Friday, 30 March 2012

Bedfellows

Today is the birthday of philosopher Rene Descartes, born in La Haye en Touraine, France (1596), called the father of modern philosophy, but he considered himself a mathematician and scientist. He became interested in philosophy when he heard that the church persecuted Galileo for his scientific theories. Descartes realized some of his own theories were also controversial, so he wrote a book called Discourse on Method (1637), about the necessity of doubt in scientific inquiry. He also wrote about beginning to doubt everything about his life, even the fact of his own existence. But in the process of doing so, he realized that he couldn't doubt the existence of his own thoughts, and he produced his most famous line: "Cogito ergo sum" - I think, therefore I am." Some years ago, I adapted this pithy phrase for my mother, who almost single-handedly supported the post-WWII retail boom: "Depenso ergo sum" - I shop, therefore I am.

Today is also the birthday of the poet Andrew Marvell, born in Winestead, England (1621).
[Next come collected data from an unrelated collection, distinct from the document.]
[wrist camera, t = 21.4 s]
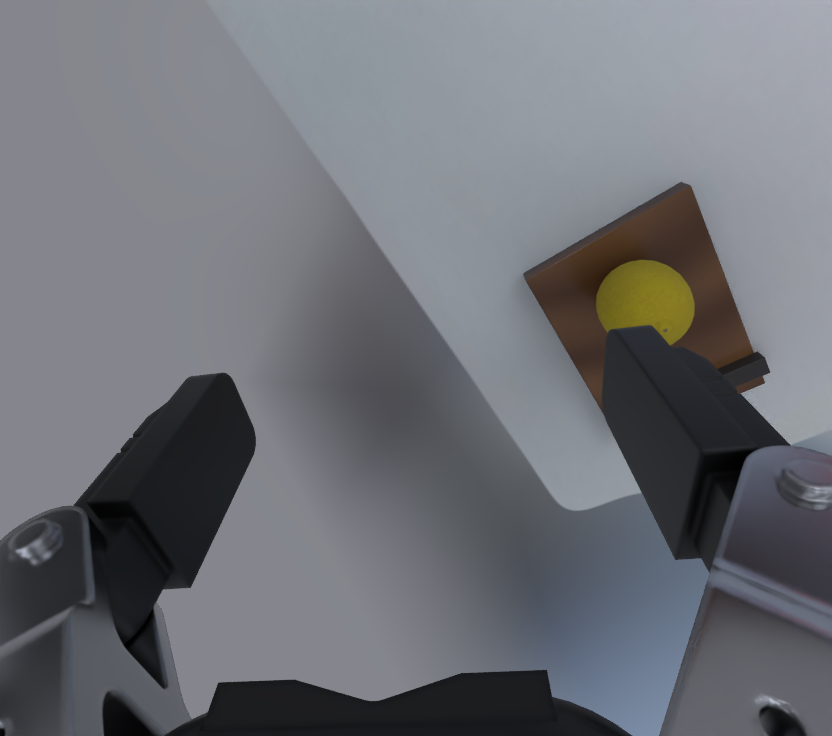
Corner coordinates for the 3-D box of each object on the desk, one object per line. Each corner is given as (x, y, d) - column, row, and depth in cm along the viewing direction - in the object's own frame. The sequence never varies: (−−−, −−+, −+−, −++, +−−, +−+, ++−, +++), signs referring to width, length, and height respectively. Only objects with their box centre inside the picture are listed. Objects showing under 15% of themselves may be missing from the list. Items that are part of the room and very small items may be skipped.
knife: (620, 428, 40) (624, 435, 39) (611, 412, 40) (615, 419, 39) (763, 368, 36) (771, 374, 36) (756, 349, 36) (764, 355, 35)
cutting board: (523, 273, 36) (525, 280, 34) (681, 181, 31) (691, 185, 30) (615, 432, 42) (620, 443, 41) (754, 373, 38) (765, 383, 37)
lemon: (637, 229, 32) (687, 265, 25) (677, 286, 34) (734, 334, 27) (569, 280, 34) (597, 327, 27) (610, 331, 36) (647, 387, 29)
His most famous poem is "To His Coy Mistress," a favourite with undergraduates in my time, written to convince a woman to sleep with him: "Had we but world enough, and time, this coyness, lady, were no crime," .... "But at my back I always hear Time's winged chariot hurrying near."
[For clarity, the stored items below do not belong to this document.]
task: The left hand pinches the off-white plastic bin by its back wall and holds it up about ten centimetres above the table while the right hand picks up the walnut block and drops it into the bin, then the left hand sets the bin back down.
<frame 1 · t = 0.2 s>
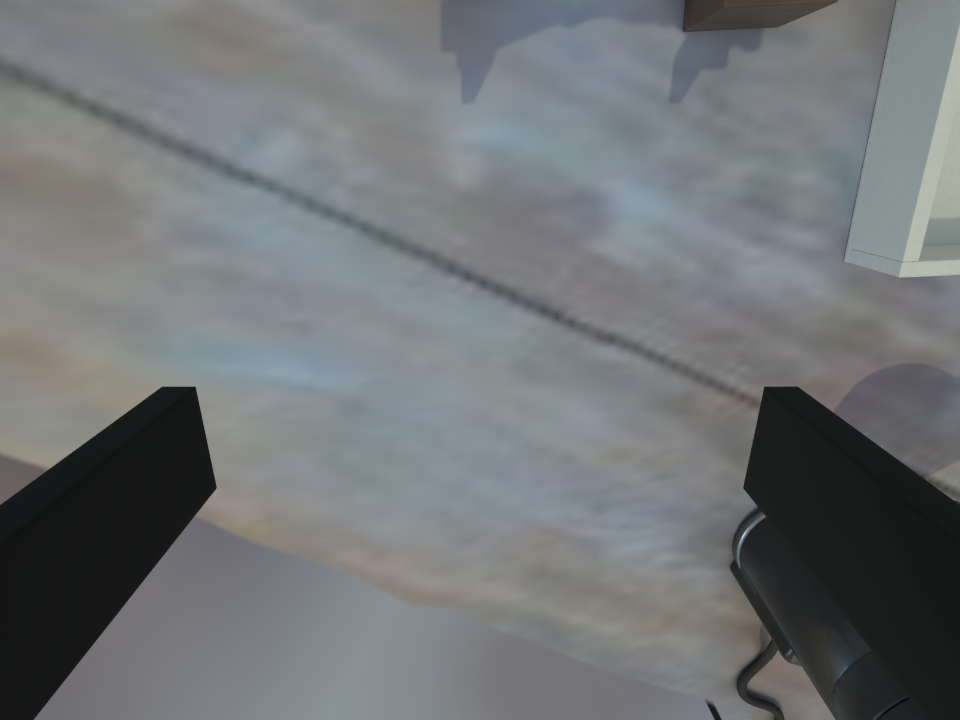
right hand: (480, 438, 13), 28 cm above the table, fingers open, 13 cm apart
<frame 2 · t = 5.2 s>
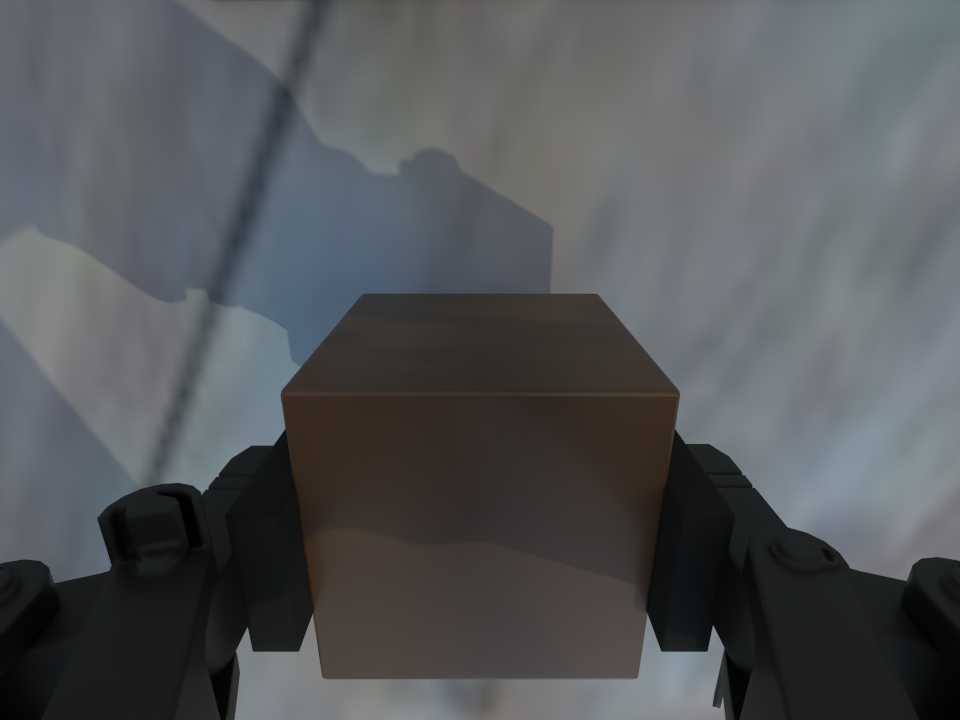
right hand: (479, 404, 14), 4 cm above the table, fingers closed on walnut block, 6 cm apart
walnut block: (480, 400, 15), point 4 cm above the table, touching right hand
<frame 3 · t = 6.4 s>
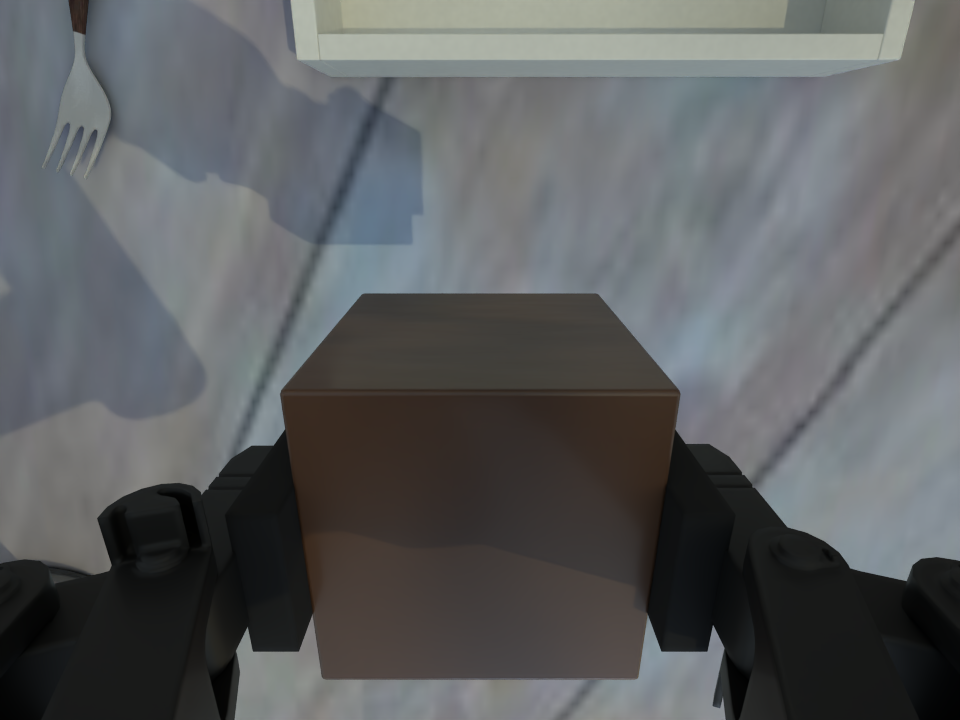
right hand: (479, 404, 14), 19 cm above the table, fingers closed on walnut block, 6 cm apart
fork: (87, 10, 27), on the table
walnut block: (480, 400, 15), point 18 cm above the table, touching right hand
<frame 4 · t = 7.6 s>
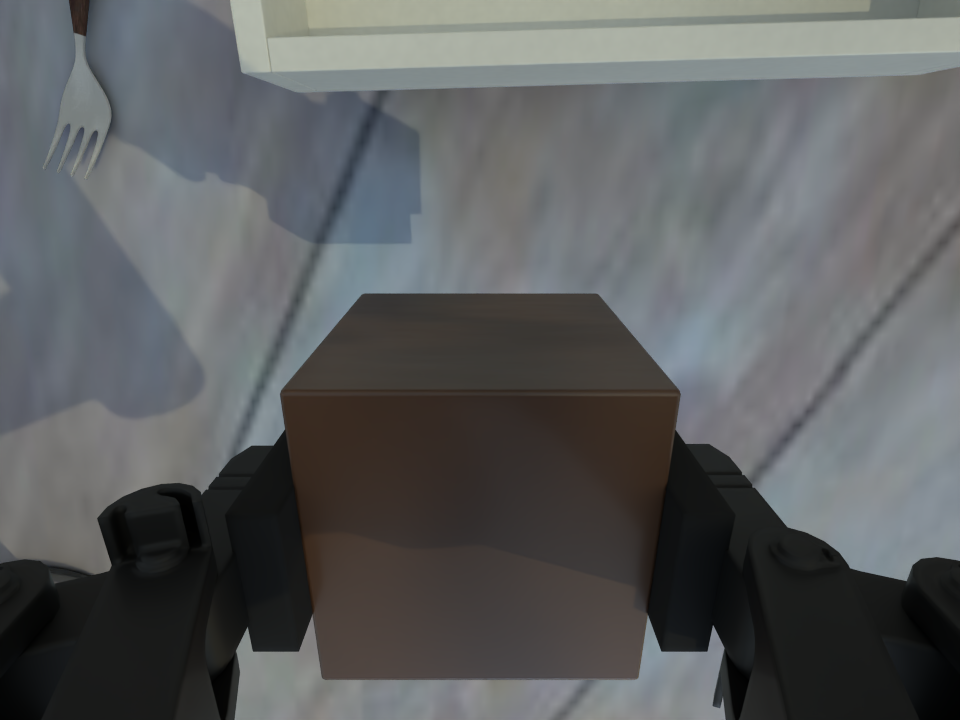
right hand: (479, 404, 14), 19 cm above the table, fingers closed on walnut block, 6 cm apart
fork: (88, 12, 27), on the table
walnut block: (480, 400, 15), point 19 cm above the table, touching right hand
when the right hand's fingers open (19 cm above the table, at t = 10.5 s): walnut block drops 18 cm, resting on bin.
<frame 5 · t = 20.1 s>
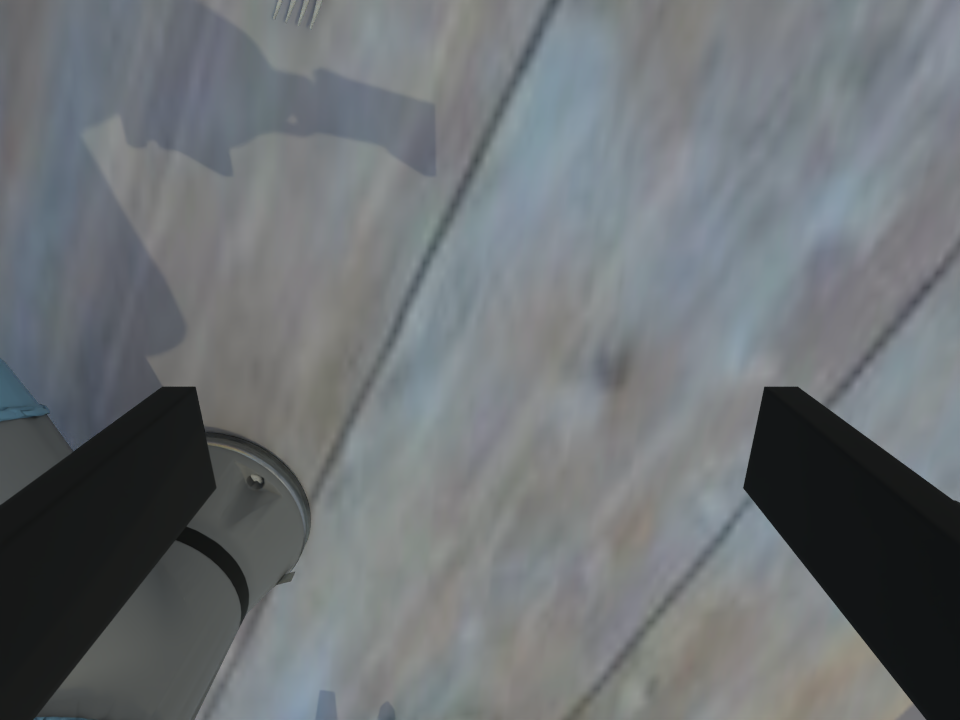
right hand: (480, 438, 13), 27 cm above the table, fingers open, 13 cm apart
at the end: walnut block inside the target area on the bin (6.1 cm from its centre), point 0.5 cm above the bin's base; bin on the table; the left hand is holding nothing; the right hand is holding nothing — task done.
The Archbishop of Canterbury has commented this morning (Sat March 31) on the finding that less than half of all British children know the words of the Lord's Prayer. He points out that, quite aside from being deprived of a vehicle specifically recommended by Our Lord, those children are also unable to recognise the many allusions in our whole literature and culture to such core equipment. On my bookshelves this morning for instance, I noticed Andrew O'Hagan's novel Our Fathers (surely an allusion to the first line of the prayer). Even the title of this year's British entry in the Eurovision Song Contest 'Love Will Make You Free' echoes the New Testament lines John 8: 32 'And ye shall know the truth, and the truth shall make you free'.